Home News and Features Montpelier High School Gets a New Principal

Montpelier High School Gets a New Principal

photo of man in suit with red bow ties, glasses.
Montpelier resident Jason Gingold will be the new Principal at the Montpelier High School. Courtesy photo.
One day after meeting students, staff and parents, Jason Gingold has been offered the job as Montpelier High School’s new principal. Gingold’s role becomes official when the school board votes on it tonight, Wednesday, March 16, at its regular meeting at 6:30 p.m.. 

He officially starts on July 1, 2022, according to Libby Bonesteel, superintendent of the Montpelier Roxbury Public School District. Gingold lives in Montpelier; he has two daughters who have graduated from MHS and another who’s a senior there now. 

“Jason knows our community well as he has watched his three daughters attend our schools,” wrote Bonesteel in an email to parents. “He is coming to us with a wealth of experience in technical education at both Randolph and Burlington. Jason impressed the school community with his calm presence and knowledge of system development.”

In a telephone interview Tuesday, Gingold said the job interview, which included meetings with students, staff, and parents “was a great, collaborative process. … I’m super excited for this opportunity.
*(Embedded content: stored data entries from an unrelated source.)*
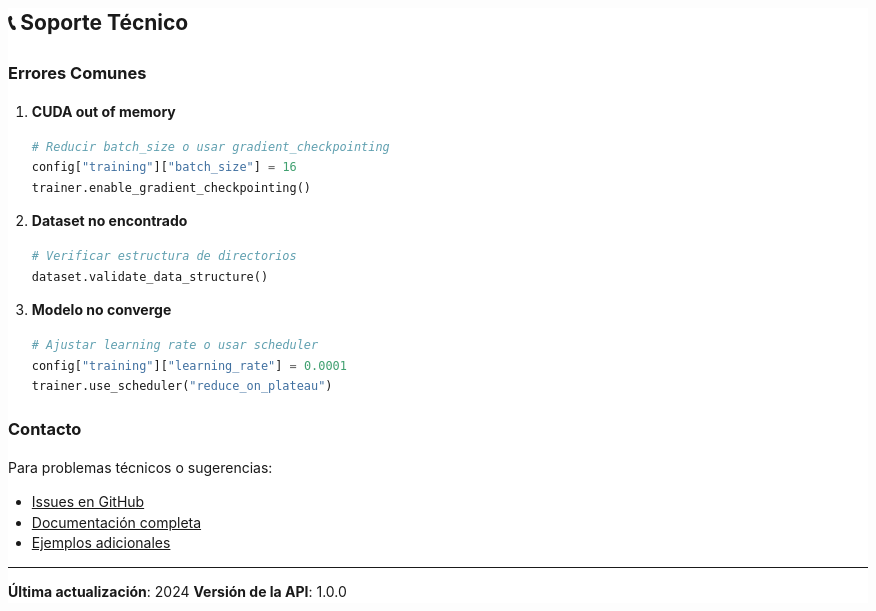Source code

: 
## 📞 Soporte Técnico

### Errores Comunes

1. **CUDA out of memory**
   ```python
   # Reducir batch_size o usar gradient_checkpointing
   config["training"]["batch_size"] = 16
   trainer.enable_gradient_checkpointing()
   ```

2. **Dataset no encontrado**
   ```python
   # Verificar estructura de directorios
   dataset.validate_data_structure()
   ```

3. **Modelo no converge**
   ```python
   # Ajustar learning rate o usar scheduler
   config["training"]["learning_rate"] = 0.0001
   trainer.use_scheduler("reduce_on_plateau")
   ```

### Contacto

Para problemas técnicos o sugerencias:
- [Issues en GitHub](https://github.com/tu-usuario/speaker-profiling-benchmark/issues)
- [Documentación completa](https://speaker-profiling-docs.readthedocs.io)
- [Ejemplos adicionales](../notebooks/)

---

**Última actualización**: 2024
**Versión de la API**: 1.0.0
It felt like coming home.”

Bonesteel described the hiring process in an email to The Bridge. “Students and parents were asked to provide their hopes for the next principal at MHS prior to the interviews. These ideas were incorporated into the initial interview process. Views were represented in the form of questions asked of each candidate. Students and caregivers had the chance to meet the finalists and provide feedback that went directly to me during the second round of interviews.”

Gingold said he’s looking forward to working in the community in which he already lives. “It’s a boon when you see students and families out, and find out where they work and live and their interests.”

The changing of the guard heralds the end of the third year of pandemic schooling, in which local schools have mirrored national trends with severe staff shortages and administrative burnout — a factor that out-going principal Renee Devore cited as one reason for leaving the school in an interview with The Bridge in February. Devore started as MHS principal in July 2019, six months before the COVID-19 pandemic struck; she submitted her letter of resignation in January 2022. Devore had said various stressors led to a breakdown for the first time in her career, after which she took a month off to recuperate. She also cited “deeper concerns about MHS that may have expedited this decision.”

According to a poll it conducted in August 2021, the National Association of Secondary School Principals reports that “Forty-five percent of principals report that pandemic working conditions are accelerating their plans to leave the profession …”

The Montpelier Roxbury Public Schools have had three principal positions to fill, all for different reasons. 

Bonesteel notes “We knew we would be going into this year looking for a new principal for [Union Elementary School] because of Ryan Heraty’s late departure last year. [Main Street Middle School Principal] Katie Barea asked to be transferred into that position, filling UES but leaving a hole at MSMS. Renee DeVore is looking for opportunities outside of Vermont and education.”

But, Bonesteel continued, “Administrative positions can be a thankless and incredibly stressful job. These past three school years principals have held an enormous amount of stress and been charged with working with many competing, emotionally charged issues. I think many people want a fresh start with a different community or are looking to get out of education altogether.”

“I think through this pandemic, for any administrator … we’ve all taken steps to find that work–life balance,” Gingold said when asked how, as the new principal at Montpelier High School, he might prevent the kind of administrative burnout reported by the National Association of Secondary School Principals. He pointed to Montpelier’s “strong community” and support for schools, and said he both exercises to de-stress and participates in peer support groups. 

With school board approval, Gingold will start in his new role on July 1, 2022. In the meantime, the hiring committee for the Main Street Middle School principal search will be interviewing candidates on March 21, Bonesteel said.